How can we make more interesting content? Stuff that spreads? Things people are excited to watch or read and share with their friends?
Casey Neistat, New Yorker, and one of the most famous people on YouTube, seems to have figured it out. Or has he?
Academia is ripe with analogous solutions to problems in other industries. For example, Google Search was the analog of: How do you find the best academic papers? Well, they’re cited more. In other words, “linked to more.” Which became the PageRank algorithm Google used to create the next evolution of web search.
But why are they cited more? What makes them so interesting and shareable and transformative in the first place?
In 1971, Murray Davis, a sociology professor at Northern Illinois University, already figured it out. He wrote a paper called “That’s Interesting” which published his discovery of why some researchers get attention and others don’t.
He found that ideas don’t become interesting simply because they’re true. Or hard to discover. Or the most rigorous of experiments.
Instead, it’s the ideas that surprise us. It’s the stuff we took for granted that we now shouldn’t be. It’s the carpet getting pulled out from under us, or rather being told we aren’t actually standing on a carpet.
Those are the things that “blow our minds.”
All of the interesting propositions I examined were easily translatable into the form: ‘What seems to be X is in reality non-x’.
We crave ideas that show us we were wrong.
Casey provides a wonderful specimen of work to judge on his YouTube channel. These are just a handful of Casey’s most popular videos. And they all tick the box of Davis’ interesting index:
THE $21,000 FIRST CLASS AIRPLANE SEAT – You can’t shower on a plane => Nope, Casey can.
Make It Count – When a company like Nike gives you money to make a commercial, you make the commercial => Nope, Casey blows the money on a trip around the world.
What would you do with $25,000? – Again, someone gives you $25k to make a commercial, you make it => Nope, Casey uses it to buy a bunch of food for people in the Philippines destroyed by a terrible typhoon.
Bike Lanes – Bike lanes are meant for our well being. They’re good things. If a cop gives someone a ticket for not riding in the bike lane, that’s also good thing => Nope. Casey shows how bike lanes can be insanely dangerous and un-traversable.
SNOWBOARDING WITH THE NYPD – You can’t snowboard through the streets of New York. It might even be illegal, especially, if the cops have announced “If you are a civilian driving out in the New York blizzard, you are subject to arrest” => Nope, Casey goes snowboarding through New York. Even has a friendly chat with the cops at the end about it.
How to Turn Your Apple Watch Gold – Gold Apple watches are $12,000 => Nope, they’re $399 with a varnish of gold spray paint from Casey.
Over and over you thought the world was one way, the rules were one way, the expectations were one way, and Casey proves the opposite.
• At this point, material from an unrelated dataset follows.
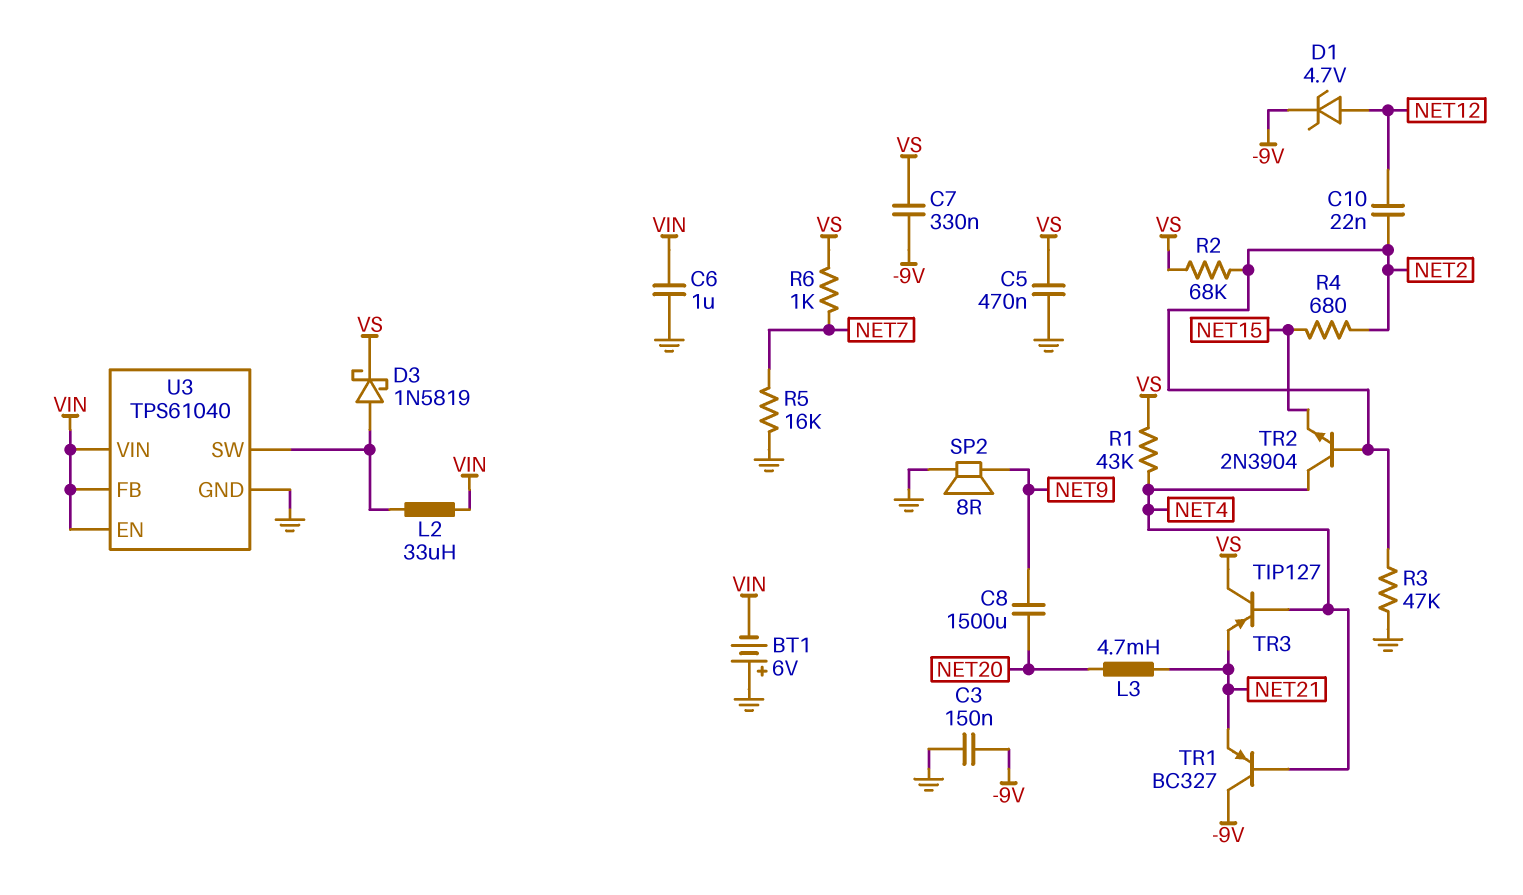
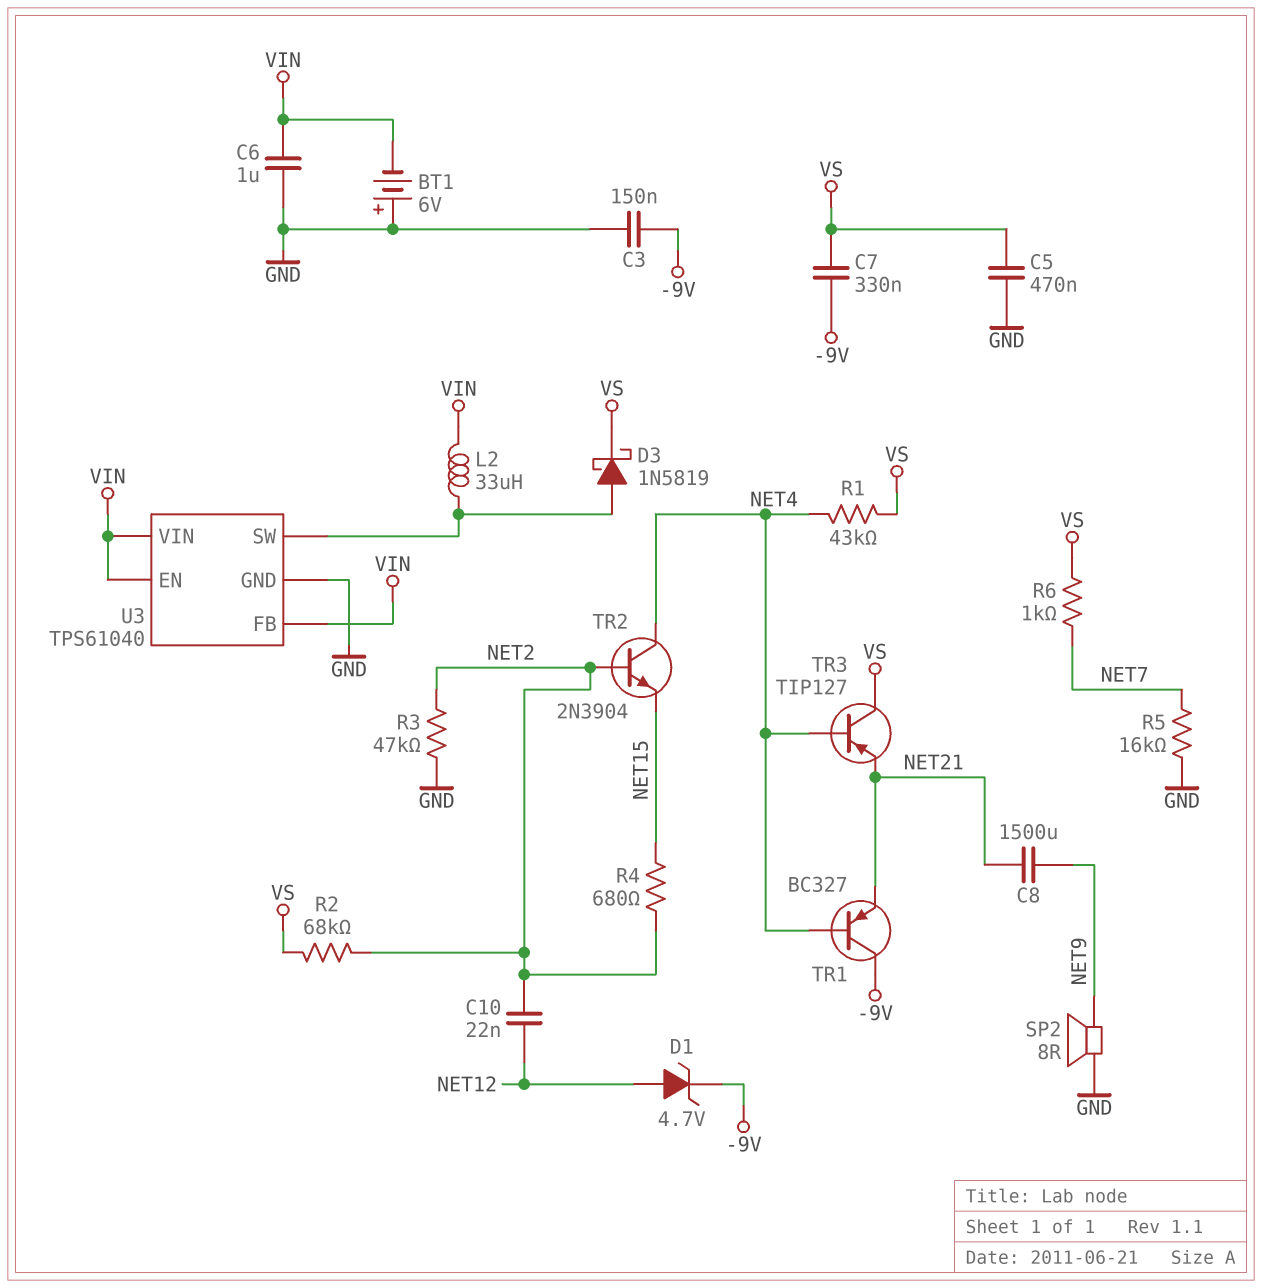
C8: 1500uF (NET9, NET20) -> 1500uF (NET9, NET21)
L3: 4.7mH (NET20, NET21) -> none

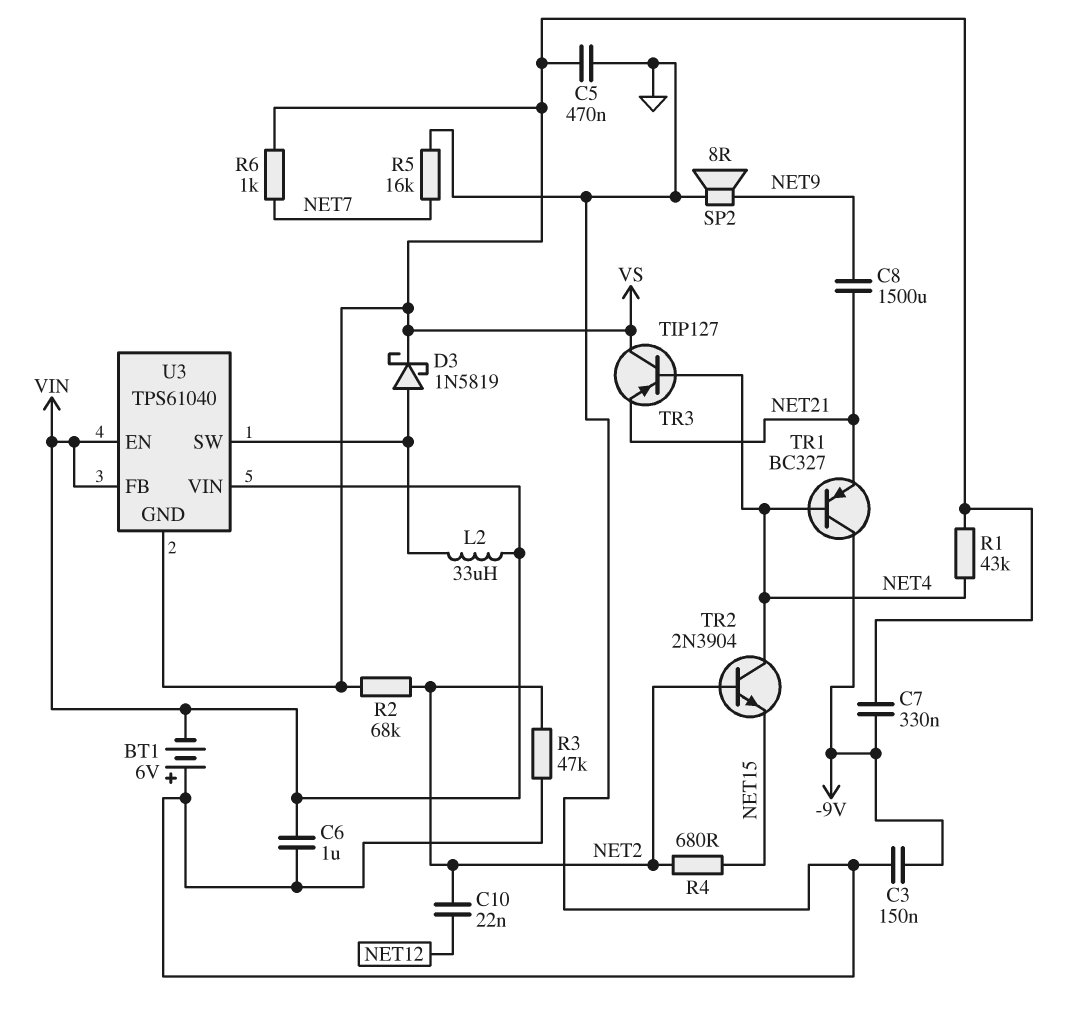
D1: zener 4.7V (A NET12, K -9V) -> none
U3 pin GND: GND -> VS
Even Casey’s entire daily vlog experiment was a case of this. YouTube vlogs especially daily ones are often messy, shaky footage of people rambling about their day => Nope, Casey’s is cinematic and often 3 acts of a properly told story. No one can do that in a day, every single day => Nope, Casey can.
Is that all there is to it?
This week a marine ecology postdoc named Sarah Gravem found evidence that: no, it isn’t. She found that when surveying 72 other ecologists who were widely read and cited, if they could predict their transformative work beforehand. Only 4 people felt they knew how transformative their experiments could be at the proposal stage. That’s 6% who had an inkling they were onto something big.
Casey created his own video about making Viral videos. In it, he mentions making sure it’s relatable and it’s part of the zeitgeist.
But one thing that stands out from Casey’s advice, “I have no f%#$ing idea how or why a video goes viral.”
Or as Sarah writes, “Transformative research is inherently unpredictable.”
Casey’s attempt at a software business, Beme, was an intriguing idea. You record and share video without actually watching it or having a chance to edit it. Again, it’s interesting because that’s not what we expect.
It didn’t work out.
It’s sexy to figure out all the sophisticated growth hacking strategies and what tactics work best to find success, but Casey shares in a Y Combinator interview, that really the biggest factor in his success is “brute force”.
Beme the company kept spinning out more projects and more experiments, playing the odds that eventually something would work. And it did. One of those experiments eventually helped attract CNN who acquired BEME for $25 million on Nov 28, 2016.
Casey made a video that I think summarizes best what Murray Davis discovered. Do What You Can’t.
We can’t snowboard in the streets of New York. We can’t do what we want with our client’s money. We can’t. We can’t. Whether it’s expectations we or others have, or rules we assume we need to follow, we’re interested most in things that show us they were wrong.
But you can’t stop with a single video or project. To truly be interesting and get wide attention, you need to be relentless. It’s going to take more than one shot. Keep shooting.